Korea Advanced Institute of Science and Technology (KAIST) researchers have discovered a critical factor that hinders the effectiveness of immunotherapy in lung cancer, potentially paving the way for a new treatment strategy that could improve patient outcomes in cases previously unresponsive to immune checkpoint inhibitors.

The research team, led by Professor Cho Kwang-hyun of the Department of Bio and Brain Engineering, has identified a novel gene regulator, DDX54, which plays a key role in cancer cells’ ability to evade immune responses.

Suppressing this factor significantly increased immune cell infiltration into tumor tissues, thereby boosting the efficacy of immune checkpoint blockade therapies.

Immune checkpoint inhibitors such as anti-PD-1 and anti-PD-L1 antibodies have revolutionized cancer treatment by helping immune cells more effectively attack tumors.
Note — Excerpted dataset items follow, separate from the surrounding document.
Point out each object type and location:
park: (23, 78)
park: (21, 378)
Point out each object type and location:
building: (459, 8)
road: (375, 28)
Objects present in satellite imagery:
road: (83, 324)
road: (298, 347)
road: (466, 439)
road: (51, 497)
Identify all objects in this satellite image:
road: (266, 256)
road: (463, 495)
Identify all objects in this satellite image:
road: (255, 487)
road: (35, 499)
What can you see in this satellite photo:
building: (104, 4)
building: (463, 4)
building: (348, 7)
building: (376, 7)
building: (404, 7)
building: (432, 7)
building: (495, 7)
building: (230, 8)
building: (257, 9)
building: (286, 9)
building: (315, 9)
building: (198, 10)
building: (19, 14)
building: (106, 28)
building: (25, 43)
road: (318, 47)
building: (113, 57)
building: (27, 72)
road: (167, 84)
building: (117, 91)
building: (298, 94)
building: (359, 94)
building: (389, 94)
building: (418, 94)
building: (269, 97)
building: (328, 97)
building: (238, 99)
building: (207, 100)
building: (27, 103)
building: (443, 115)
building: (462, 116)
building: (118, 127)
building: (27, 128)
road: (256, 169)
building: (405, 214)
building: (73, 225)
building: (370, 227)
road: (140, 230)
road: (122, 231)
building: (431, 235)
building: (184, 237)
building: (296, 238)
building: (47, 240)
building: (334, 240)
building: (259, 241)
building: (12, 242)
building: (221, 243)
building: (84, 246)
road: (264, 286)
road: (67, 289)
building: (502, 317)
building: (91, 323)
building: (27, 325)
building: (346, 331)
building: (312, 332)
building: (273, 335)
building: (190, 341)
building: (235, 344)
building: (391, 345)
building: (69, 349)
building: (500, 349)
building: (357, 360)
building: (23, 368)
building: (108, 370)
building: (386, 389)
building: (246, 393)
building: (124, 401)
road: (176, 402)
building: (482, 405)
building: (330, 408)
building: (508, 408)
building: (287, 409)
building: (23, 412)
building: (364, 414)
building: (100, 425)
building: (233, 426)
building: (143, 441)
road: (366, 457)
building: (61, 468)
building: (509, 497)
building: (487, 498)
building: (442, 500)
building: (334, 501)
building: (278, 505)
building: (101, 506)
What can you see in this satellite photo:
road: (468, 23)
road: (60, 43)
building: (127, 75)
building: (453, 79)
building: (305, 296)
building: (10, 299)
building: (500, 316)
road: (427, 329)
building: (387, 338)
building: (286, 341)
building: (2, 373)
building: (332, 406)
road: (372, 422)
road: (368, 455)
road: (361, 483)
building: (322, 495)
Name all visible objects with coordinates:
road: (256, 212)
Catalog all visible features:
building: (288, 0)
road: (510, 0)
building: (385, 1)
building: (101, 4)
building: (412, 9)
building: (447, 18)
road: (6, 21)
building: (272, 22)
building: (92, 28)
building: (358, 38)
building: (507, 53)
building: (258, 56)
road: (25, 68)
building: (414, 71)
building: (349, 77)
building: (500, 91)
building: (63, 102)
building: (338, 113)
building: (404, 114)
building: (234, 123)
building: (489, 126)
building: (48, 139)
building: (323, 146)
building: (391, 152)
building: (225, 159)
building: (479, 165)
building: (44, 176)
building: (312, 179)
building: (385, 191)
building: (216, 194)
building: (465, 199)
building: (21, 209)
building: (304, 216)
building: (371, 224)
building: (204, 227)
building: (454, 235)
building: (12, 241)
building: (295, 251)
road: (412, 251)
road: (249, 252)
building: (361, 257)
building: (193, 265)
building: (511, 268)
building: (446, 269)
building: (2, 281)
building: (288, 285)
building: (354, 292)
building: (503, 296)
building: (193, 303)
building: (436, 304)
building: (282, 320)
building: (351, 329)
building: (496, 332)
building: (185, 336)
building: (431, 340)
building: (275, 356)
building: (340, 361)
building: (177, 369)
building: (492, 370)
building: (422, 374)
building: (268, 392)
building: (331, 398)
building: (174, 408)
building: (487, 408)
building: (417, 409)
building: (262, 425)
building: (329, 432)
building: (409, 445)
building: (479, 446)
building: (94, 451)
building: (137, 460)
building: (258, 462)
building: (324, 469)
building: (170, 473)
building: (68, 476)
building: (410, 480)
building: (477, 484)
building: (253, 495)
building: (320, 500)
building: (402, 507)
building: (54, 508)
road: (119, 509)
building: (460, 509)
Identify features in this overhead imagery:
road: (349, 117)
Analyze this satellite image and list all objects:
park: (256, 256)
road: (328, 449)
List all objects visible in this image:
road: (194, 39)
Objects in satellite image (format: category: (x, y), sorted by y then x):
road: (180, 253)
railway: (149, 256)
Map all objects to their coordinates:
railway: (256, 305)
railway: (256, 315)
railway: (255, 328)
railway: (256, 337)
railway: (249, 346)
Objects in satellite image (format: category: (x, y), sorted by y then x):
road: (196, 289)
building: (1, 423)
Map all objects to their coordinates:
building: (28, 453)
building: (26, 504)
However, the response rate remains relatively low—benefiting fewer than 20 percent of patients—highlighting the urgent need for new treatment strategies or combination approaches to improve therapeutic outcomes.

To date, tumor mutational burden (TMB) has been recognized by the U.S. FDA as a biomarker to identify likely responders to immunotherapy. Tumors with high levels of genetic mutations are considered more likely to respond.

Still, many tumors still fail to respond despite high TMB levels, particularly those that exhibit immune-desert characteristics, where immune cell infiltration into the tumor is severely limited.

Professor Cho’s team used a systems biology approach to analyze transcriptomic and genomic data from lung cancer patients with immunotherapy resistance.

Through this analysis, they identified DDX54 as a master regulator that enables immune evasion. When the team inhibited DDX54 in syngeneic mouse models of lung cancer, they observed a substantial increase in the infiltration of cytotoxic immune cells such as T cells and NK cells, along with a markedly improved response to immune checkpoint inhibitors.

Additional single-cell and spatial transcriptomics analyses showed that blocking DDX54 promotes the differentiation of effector and memory T cells that fight tumors while suppressing regulatory T cells and exhausted T cells that are associated with immune suppression and cancer progression.

Mechanistically, the inhibition of DDX54 in lung cancer cells deactivated key signaling pathways—namely, JAK-STAT, MYC, and NF-κB—which in turn downregulated immune evasion-related proteins CD38 and CD47.

This suppression also reduced the infiltration of circulating monocytes that support tumor growth while promoting the differentiation of M1 macrophages known for their antitumor activity.

“This study marks the first discovery of a gene regulator that drives immune evasion in lung cancer,” Professor Cho said. “By targeting DDX54, we can potentially convert tumors that are resistant to immunotherapy into ones that respond to treatment, offering a promising new therapeutic strategy.”

The technology has been transferred to BioRevert Inc., a KAIST faculty-led biotech venture, which plans to further develop the therapy as a companion treatment for immunotherapy. Clinical trials are expected to begin by 2028.

The results of the trial were published in the Proceedings of the National Academy of Sciences of the United States of America.